In the northern city of Mosul, scene of some of the fiercest fighting in recent months, turnout grew among both Sunni Arabs and ethnic Kurds as intense attacks failed to materialize. In the two weeks before the elections, the United States had increased its troop strength in Mosul by 50 percent, from 8,000 to 12,000, and brought in an additional 4,500 Iraqi security forces.

“God willing, this election will be the nail in the coffin of the terrorists,” Abbas Salem, a real estate agent in Mosul, said after voting.

Across Baghdad, residents who had often placed more credibility in the threats of insurgents than in reassurances by the U.S. military and Iraqi security forces rejoiced at a casualty count that, while dire, was far lower than on some of the capital’s bloodiest days.

“Enough fear,” said Najia Abbas, a 46-year-old woman whose family was displaced by fighting in Fallujah.

Along a street in western Baghdad, a man thrust forward his ink-stained finger.

“Whatever they would do, I would still vote,” said Hamid Azawi, 57. “Even if I was dead, I would still participate.” He hit his chest. “The vote comes from the bottom of my heart.”

The election of a 275-member parliament, local councils in 18 provinces and a legislature in Iraq’s Kurdish region involved more than 6,000 organizers who oversaw 140,000 workers and more than 5,000 polling stations. About 14 million people were eligible to vote in Iraq, as well as 1.2 million overseas voters who were allowed to cast ballots in 14 countries. The U.S. government invested heavily in the project but sought to play down its efforts for fear the elections would be seen as an American-engineered process.

Independent observers noted some irregularities in the vote. Scattered polling stations opened late, and 61 stayed closed. At some, materials were missing or not delivered and many voters were unsure where polling stations were. Some poll workers did not show up.

“Nonetheless,” the Iraqi Election Information Network, a nongovernmental group monitoring the vote, said in a statement, “the election appears to have been conducted without systematic flaws and in accordance with basic international standards.”
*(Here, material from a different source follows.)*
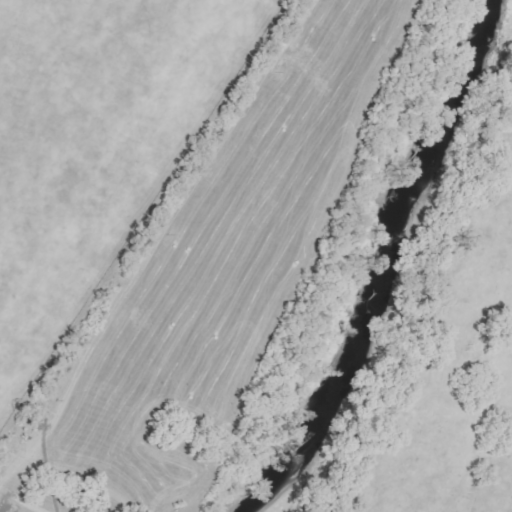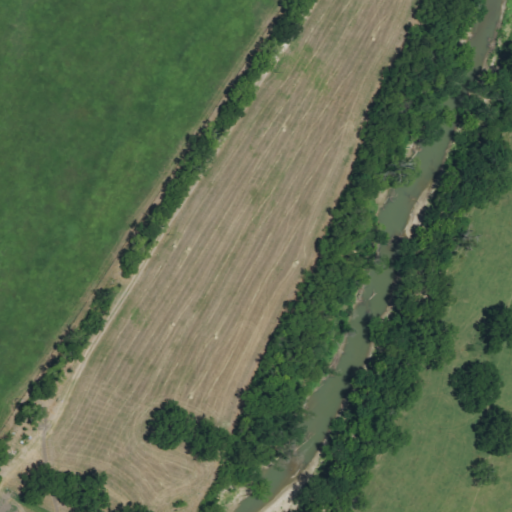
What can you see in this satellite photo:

In all, 111 parties participated in the elections, ranging from organizations composed along Iraq’s ethnic and sectarian lines to groups with deep historical roots, such as the Communist Party and constitutional monarchists. Opinion polls showed three parties to have the best prospects: a list that joined the two main Kurdish parties in northern Iraq, the party of interim Prime Minister Ayad Allawi and a largely Shiite coalition that had the tacit endorsement of Grand Ayatollah Ali Sistani, the country’s most influential religious leader.

“This is the starting point in the path of democracy, rule of law, prosperity and security to Iraq and the entire region,” Allawi said after voting in the fortified Green Zone, which serves as the headquarters of the U.S. and Iraqi administrations.

Despite the flush of optimism Sunday, hardly anyone in Iraq predicted a quick end to an insurgency that has roiled vast regions of the country and deeply undermined the credibility of the U.S. military here. An American official, who spoke on the condition of anonymity so he could speak candidly, predicted that attacks might intensify after the elections, posing what may be the greatest challenge to the new government and making it difficult to withdraw the 150,000 U.S. troops in Iraq.

“I think the insurgency is going to continue. I do not think it is going to stop. In some places, it’s going to get worse,” the official said last week. “This is a long-term process. There’s no quick fix.”